▸ Assigned task
Scan the entries that follow and copy out every line containing "background".

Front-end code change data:
- Opening Delimiter -

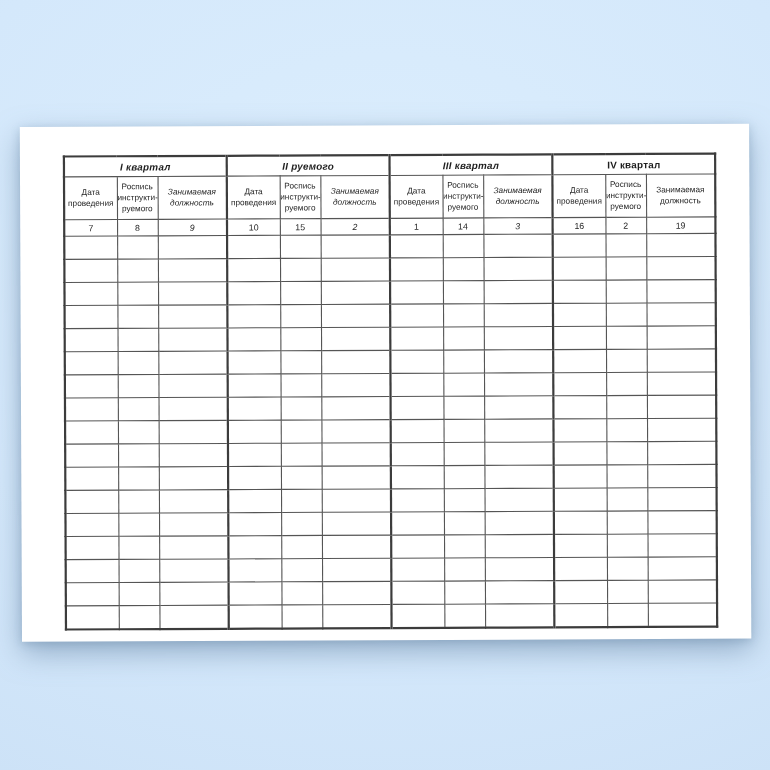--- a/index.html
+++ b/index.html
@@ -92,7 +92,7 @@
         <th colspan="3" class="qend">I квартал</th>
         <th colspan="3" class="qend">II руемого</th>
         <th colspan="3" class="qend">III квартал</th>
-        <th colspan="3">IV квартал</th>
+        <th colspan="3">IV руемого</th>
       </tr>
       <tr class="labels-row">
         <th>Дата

- Closing Delimiter -
- Opening Delimiter -

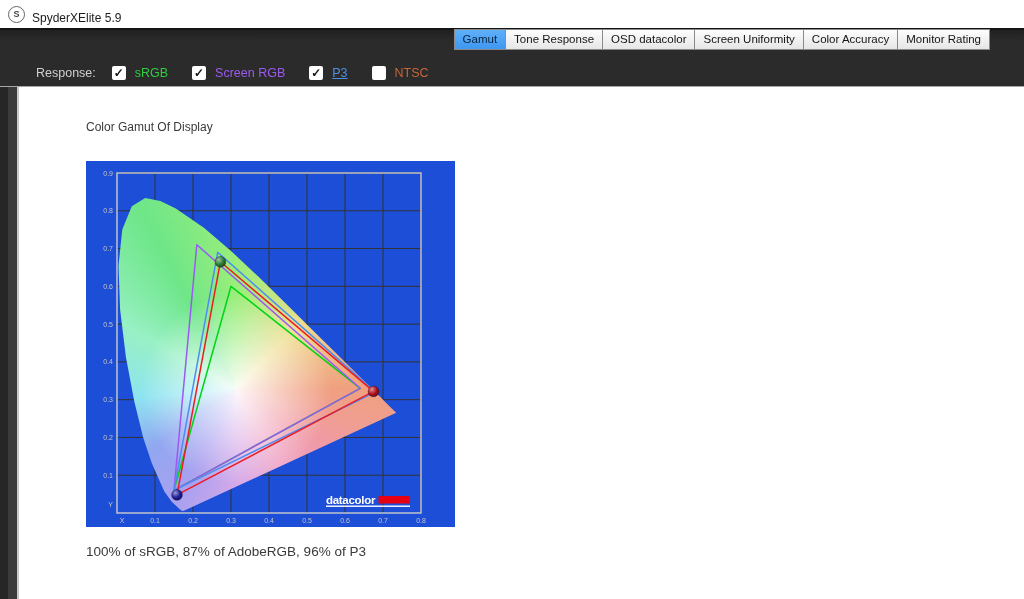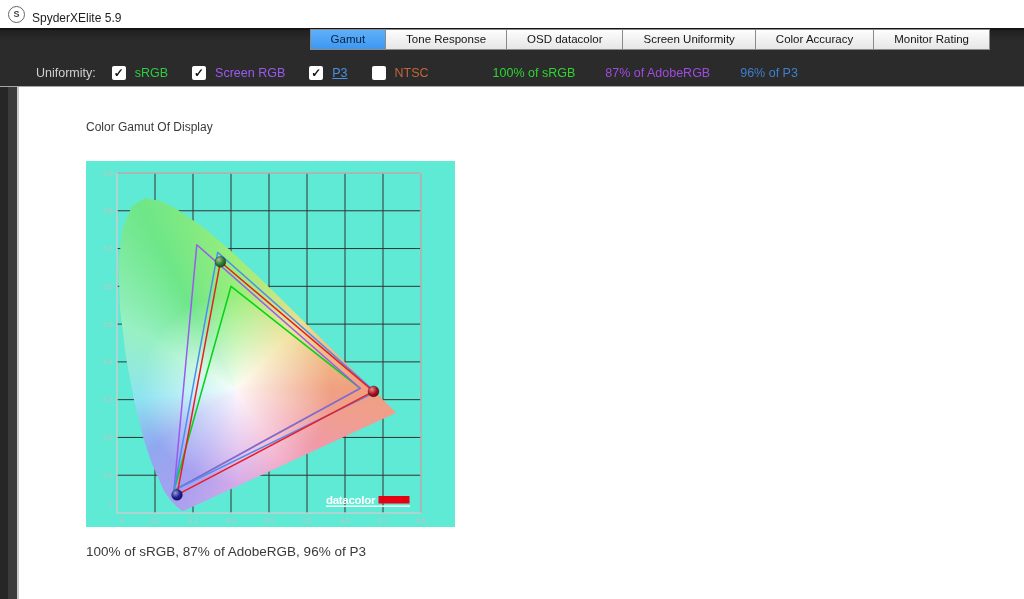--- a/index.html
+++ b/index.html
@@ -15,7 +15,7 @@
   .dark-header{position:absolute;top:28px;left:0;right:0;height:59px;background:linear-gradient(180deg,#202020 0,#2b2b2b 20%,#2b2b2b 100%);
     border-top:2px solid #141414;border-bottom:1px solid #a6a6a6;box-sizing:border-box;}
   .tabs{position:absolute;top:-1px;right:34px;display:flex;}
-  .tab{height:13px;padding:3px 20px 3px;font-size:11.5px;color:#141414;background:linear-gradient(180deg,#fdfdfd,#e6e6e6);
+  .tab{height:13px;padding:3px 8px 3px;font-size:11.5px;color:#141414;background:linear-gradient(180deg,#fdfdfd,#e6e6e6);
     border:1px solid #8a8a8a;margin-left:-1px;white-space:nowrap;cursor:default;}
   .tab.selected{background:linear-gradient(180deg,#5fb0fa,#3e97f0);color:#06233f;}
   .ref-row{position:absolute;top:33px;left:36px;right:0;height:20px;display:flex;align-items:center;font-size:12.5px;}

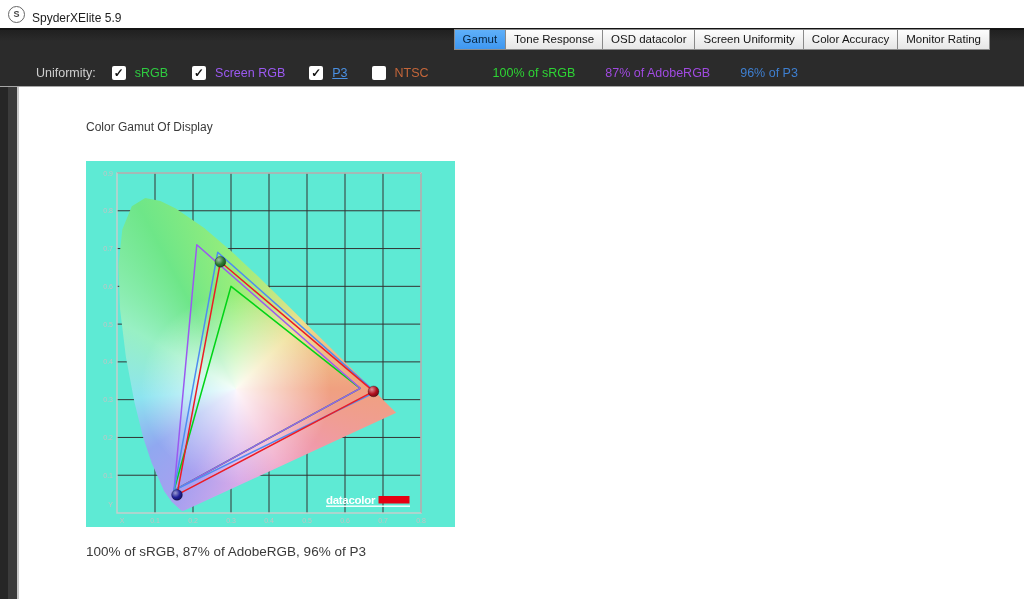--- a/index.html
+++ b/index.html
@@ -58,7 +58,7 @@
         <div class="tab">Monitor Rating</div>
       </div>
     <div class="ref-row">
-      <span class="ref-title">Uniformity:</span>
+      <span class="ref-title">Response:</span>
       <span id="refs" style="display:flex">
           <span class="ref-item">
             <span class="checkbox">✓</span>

- Closing Delimiter -
- Opening Delimiter -

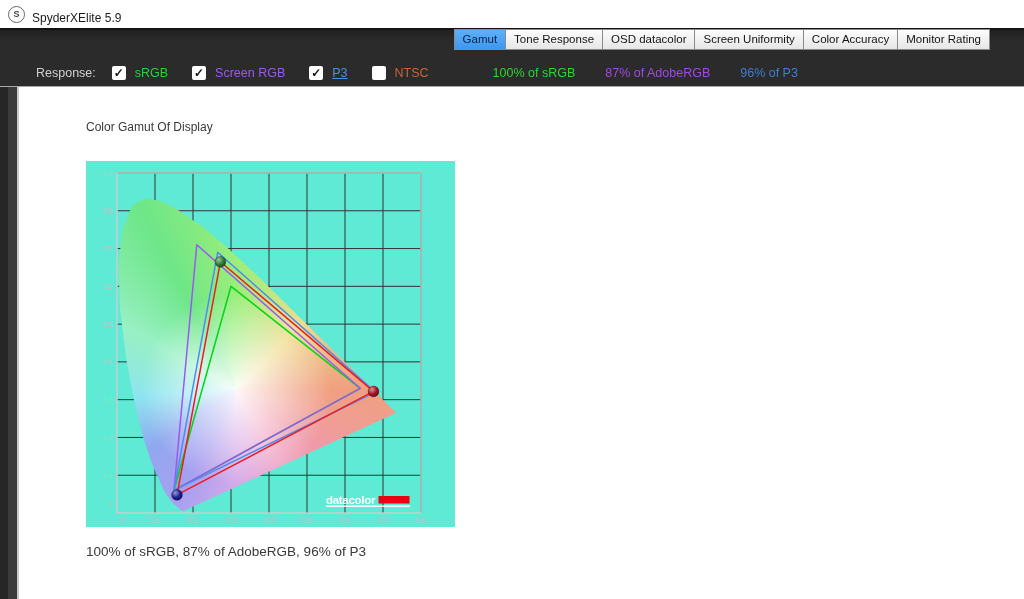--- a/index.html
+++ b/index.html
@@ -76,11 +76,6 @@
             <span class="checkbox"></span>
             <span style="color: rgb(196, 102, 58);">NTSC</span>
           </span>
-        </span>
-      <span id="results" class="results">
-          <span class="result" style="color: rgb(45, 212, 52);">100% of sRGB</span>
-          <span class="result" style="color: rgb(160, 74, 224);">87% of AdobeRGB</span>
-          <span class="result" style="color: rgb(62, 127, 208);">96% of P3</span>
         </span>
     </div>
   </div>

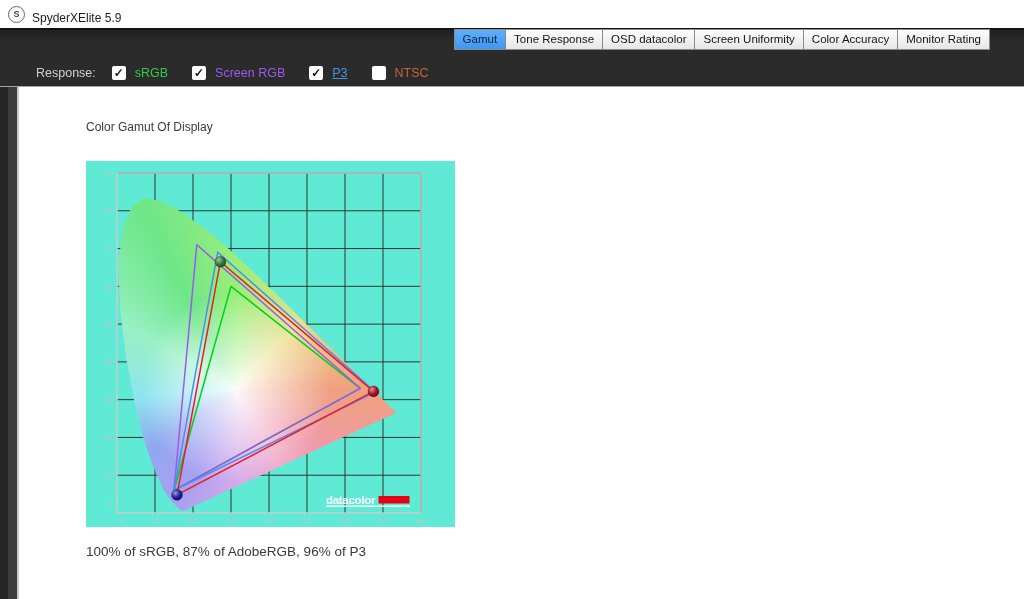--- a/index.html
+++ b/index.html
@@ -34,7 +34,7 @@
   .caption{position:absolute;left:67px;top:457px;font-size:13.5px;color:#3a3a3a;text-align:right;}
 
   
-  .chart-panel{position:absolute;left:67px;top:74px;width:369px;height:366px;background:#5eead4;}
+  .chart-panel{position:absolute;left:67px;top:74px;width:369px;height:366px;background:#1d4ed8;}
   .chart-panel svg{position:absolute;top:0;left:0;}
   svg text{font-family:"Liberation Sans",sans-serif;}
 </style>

- Closing Delimiter -

▸ Exercise output
   .dark-header{position:absolute;top:28px;left:0;right:0;height:59px;background:linear-gradient(180deg,#202020 0,#2b2b2b 20%,#2b2b2b 100%);
-  .tab{height:13px;padding:3px 20px 3px;font-size:11.5px;color:#141414;background:linear-gradient(180deg,#fdfdfd,#e6e6e6);
+  .tab{height:13px;padding:3px 8px 3px;font-size:11.5px;color:#141414;background:linear-gradient(180deg,#fdfdfd,#e6e6e6);
   .tab.selected{background:linear-gradient(180deg,#5fb0fa,#3e97f0);color:#06233f;}
-  .chart-panel{position:absolute;left:67px;top:74px;width:369px;height:366px;background:#5eead4;}
+  .chart-panel{position:absolute;left:67px;top:74px;width:369px;height:366px;background:#1d4ed8;}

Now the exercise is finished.